A federal judge has cleared the way for AT&T to merge with Time Warner, an $85 billion deal that will allow the mobile-phone giant to compete with Amazon and Netflix in the streaming-media market — and/or, enable AT&T to inhibit fair competition among cable providers, inflate the costs of visual entertainment for consumers, and spur a new wave of consolidation throughout America’s (already far-too-consolidated) corporate sector.
The Justice Department had sued to block the merger, in light of the latter potential consequences. AT&T asked the court to focus on the former. And Judge Richard J. Leon sided with the telecom.
In making that ruling, Leon reaffirmed the judiciary’s traditional tolerance for “vertical integration” — the technical term for mergers between companies that operate related, but distinct, businesses. The Justice Department had argued that letting AT&T (a content distributor) combine with Time Warner (a content creator) would reduce competition between the mobile-phone giant and its rivals, and thus, hurt consumers.
To see how this could happen, consider that, after the merger, AT&T would have the rights to all of HBO’s output, CNN, live NBA and NCAA broadcasts, and many more desirable Time Warner properties. The telecom would also have an interest in getting cable subscribers to switch from their providers to DirectTV (which AT&T already owns).

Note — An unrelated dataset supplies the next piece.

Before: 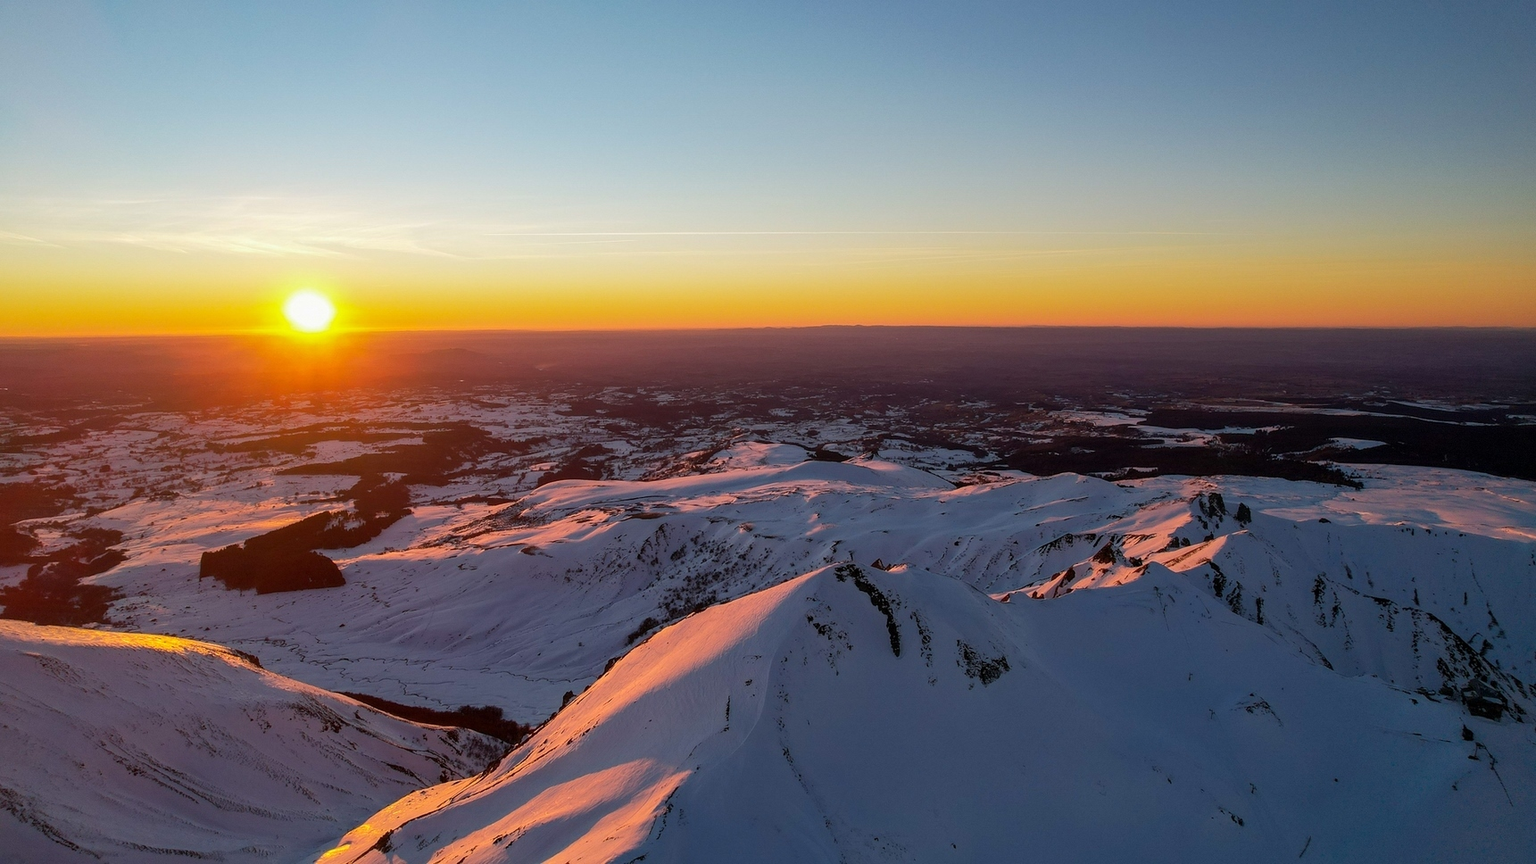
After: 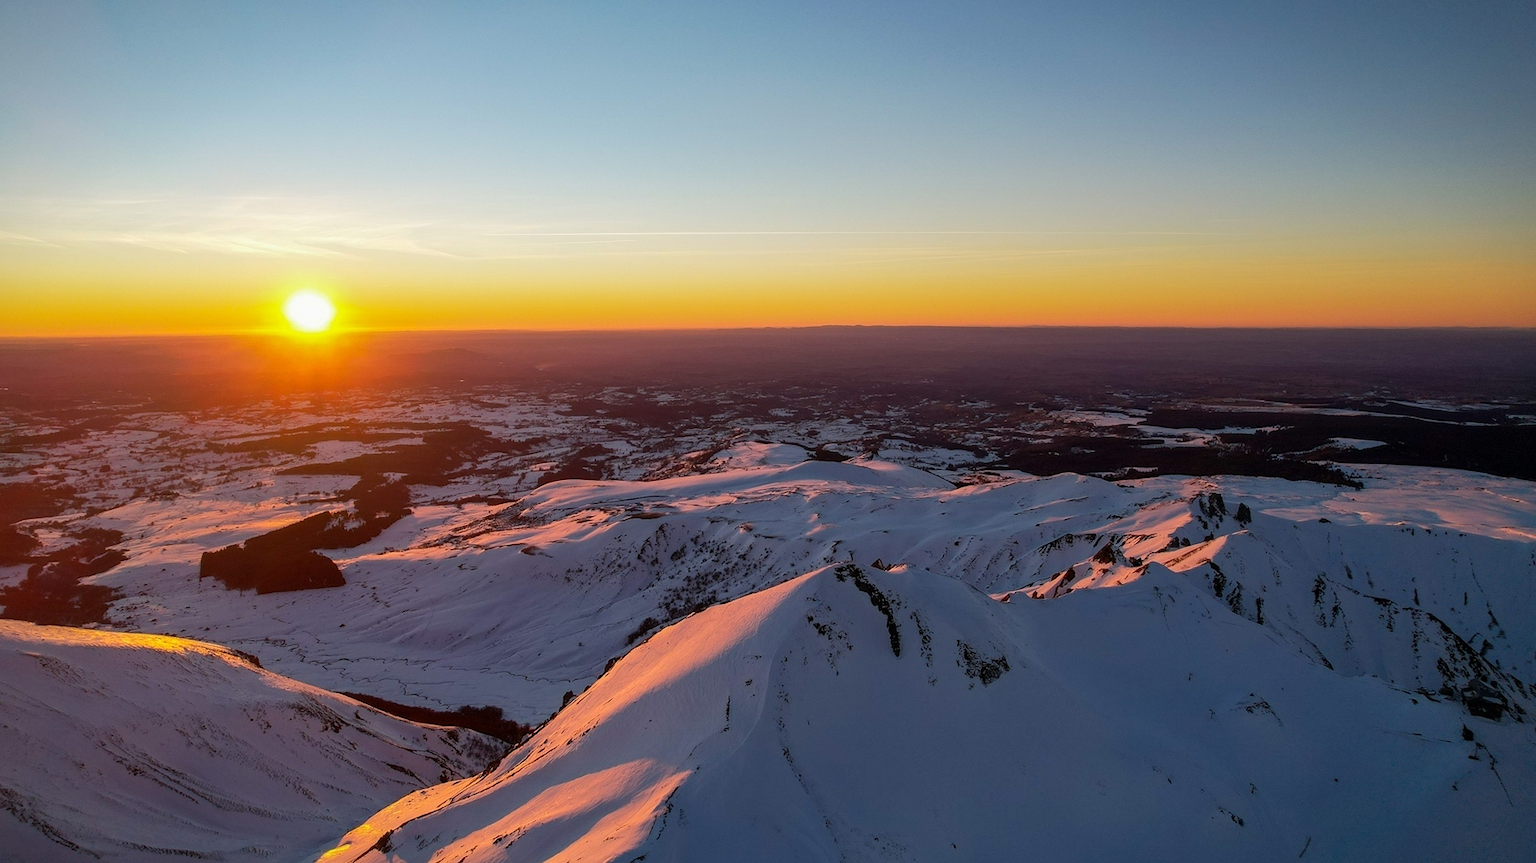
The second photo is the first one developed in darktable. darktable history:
vignetting: fall-off start 98.61%, fall-off radius 99.28%, brightness -0.59, saturation -0.003, width/height ratio 1.425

Therefore, AT&T would likely increase the rates that other content distributors must pay to air Time Warner content — forcing its rivals to either raise prices on their subscribers (which would inspire some consumers to switch to DirectTV), or else accept lower profit margins (which would impair their ability to compete with AT&T in the long term).
For this reason, the government was hoping that Leon would at least put conditions on the merger, like requiring the telecom to sell off some of Time Warner’s most coveted properties. But Leon declined to put any conditions on the deal.
AT&T, for its part, insists that legacy media companies can’t compete with the rising titans of Amazon and Netflix unless they’re allowed to bring content creation and distribution under the same roof. After all, Netflix and Amazon are already vertically integrated. Before Leon’s verdict, AT&T’s stock price was down more than 10 percent on the year, as DirectTV was bleeding subscribers. To survive the great unbundling, AT&T needs a content package strong enough to gain it a share of the “over-the-top” media market.
The progressive, anti-monopolist might respond to this complaint by calling for the breakup of Netflix and Amazon, too. But for the moment, the progressive anti-monopolist has no power. And Leon’s decision is likely to trigger a wave of new mergers, as many executives were waiting to for the outcome of AT&T’s bid before pushing forward with their desired deals. For example, Comcast is reportedly eager to gobble up some of 21st Century Fox’s assets.
The Trump administration’s decision to challenge the AT&T–Time Warner merger was uncharacteristic. Trump’s appointees have not been known to buck regulatory tradition in ways that limit the power of big business. This fact — combined with the White House’s decision to repeatedly, publicly threaten to deny the merger in retaliation for CNN’s critical political coverage — led some to believe the lawsuit was politically motivated.
So, Leon’s ruling might have tempered our kleptocracy problem; but it definitely made our monopoly one a bit worse.